To explore the mechanism underlying the difference in trastuzumab anti-tumor efficacy between the two HER-2 IHC 3+ and FISH AMP PDGAX models (PDGAX005 and PDGAX001), molecular genetic studies were performed. After screening gene mutations in AKT1, FGFR4, PIK3CA, PTCH, PTEN and TP53 in the 5 PDGAX mouse models and their corresponding primary tumors, mutation of TP53 was identified in model PDGAX001 and the corresponding patient tissue (Fig. 4 and Table 1). This result suggested that TP53 mutation might represent a mechanism through which trastuzumab resistance may be conferred. Further work is ongoing to explore the mechanism underneath.

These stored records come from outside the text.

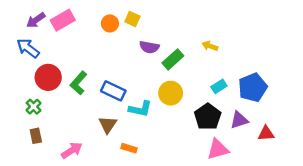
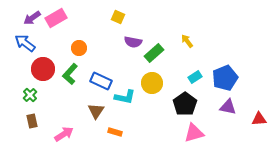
orange circle: (110, 23) -> (79, 48), moved
yellow arrow: (210, 46) -> (187, 41), turned 32
purple triangle: (239, 120) -> (228, 107), moved, turned 30
red triangle: (266, 134) -> (259, 119), moved

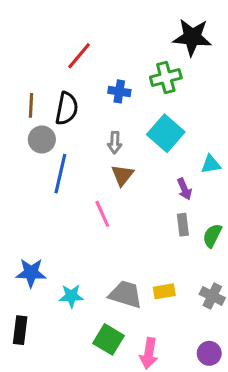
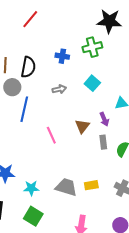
red line: (79, 56) -> (30, 19), moved
cyan square: (166, 133) -> (92, 83), size x0.7
gray arrow: (115, 143) -> (59, 89), turned -104
brown triangle: (122, 175) -> (82, 126), moved
green square: (108, 339) -> (33, 216), moved

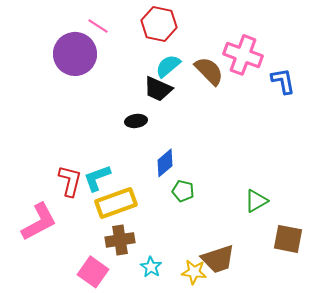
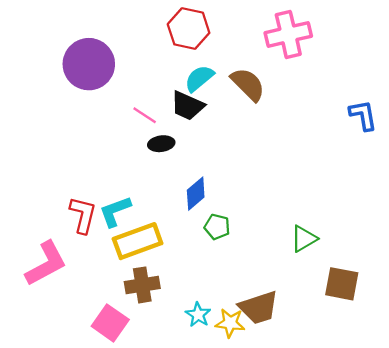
pink line: (98, 26) -> (145, 115), moved
pink cross: (243, 55) -> (288, 34), moved, turned -33
blue L-shape: (283, 81) -> (363, 115), moved
cyan star: (151, 267) -> (198, 315), moved

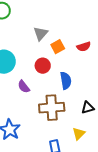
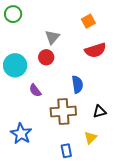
orange square: (58, 47) -> (88, 21), moved
red semicircle: (84, 47) -> (95, 50), size x1.5
red circle: (43, 66) -> (46, 57), moved

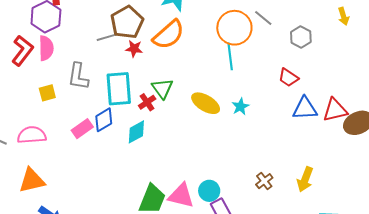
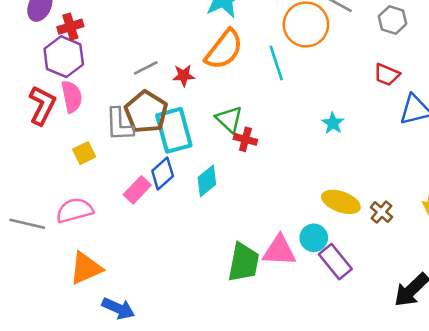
brown pentagon: (127, 22) -> (146, 112), moved
cyan line: (230, 56) -> (276, 63), moved
red cross: (147, 102) -> (245, 139), moved, turned -30
yellow ellipse: (206, 103) -> (341, 202), moved

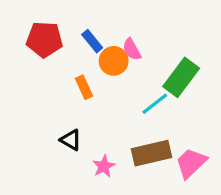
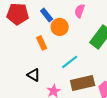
pink semicircle: (132, 49) -> (80, 11), moved, turned 48
cyan line: (155, 104) -> (70, 62), moved

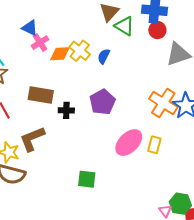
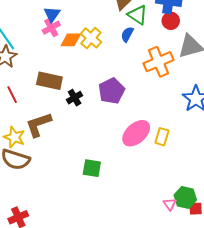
blue triangle: (30, 28) -> (52, 14), moved, turned 36
blue semicircle: (104, 56) -> (127, 34), moved
orange cross: (163, 103) -> (159, 62), moved, turned 32
black cross: (66, 110) -> (75, 98), turned -35

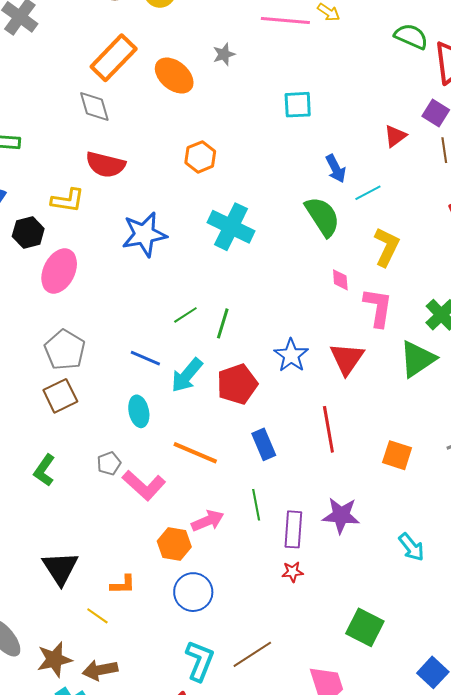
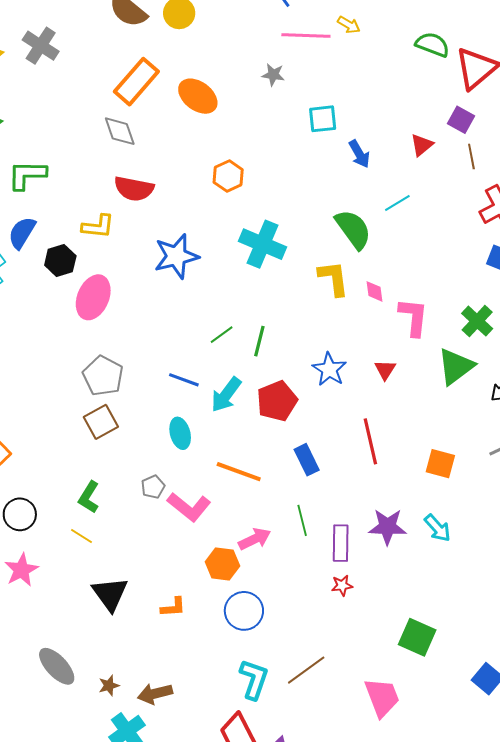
gray star: (224, 54) -> (273, 75), moved, turned 30
blue arrow: (336, 169) -> (359, 154), moved
yellow L-shape: (387, 247) -> (334, 278), moved, turned -30
red triangle: (347, 359) -> (385, 370), size x0.6
cyan arrow: (411, 547) -> (437, 528), moved
yellow line: (97, 616) -> (81, 536), moved
brown star: (54, 659) -> (109, 686), size x0.6

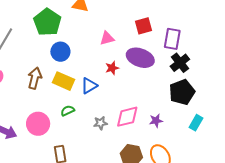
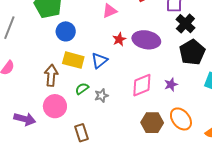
purple ellipse: (140, 58) -> (146, 40), moved
brown arrow: (35, 78) -> (51, 75), moved
gray star: (100, 123) -> (101, 96), moved

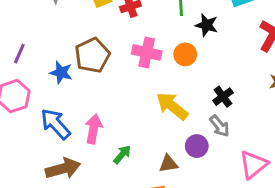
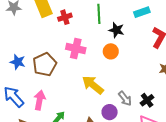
orange circle: (185, 54) -> (111, 51), moved
brown pentagon: (92, 55) -> (45, 64), moved
black cross: (223, 97) -> (147, 100), moved

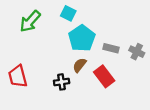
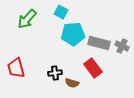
cyan pentagon: (82, 38) -> (73, 34), turned 30
gray rectangle: (111, 48) -> (99, 43), size x1.5
brown semicircle: (79, 65) -> (72, 83), moved, turned -112

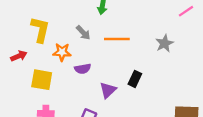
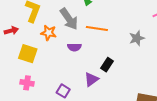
gray arrow: (83, 33) -> (69, 19), size x1.6
purple semicircle: (83, 69) -> (74, 47), moved
purple triangle: (108, 90) -> (91, 79), moved

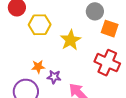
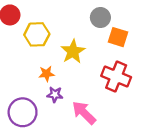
orange star: (38, 67) -> (46, 74), moved

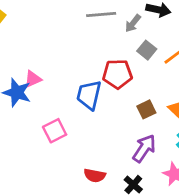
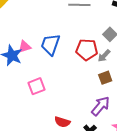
gray arrow: (133, 23) -> (104, 56), moved
blue trapezoid: (89, 95) -> (50, 44), moved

In summary, we have established novel xenograft models derived from patient gastric adenocarcinoma tissues and used these clinically relevant animal models to investigate the correlation of trastuzumab anti-tumor efficacy with HER-2 expression. Our results showed that PDGAX models could accurately recapitulate trastuzumab clinical data in the preclinical setting, underscoring their predictive power for future drug discovery.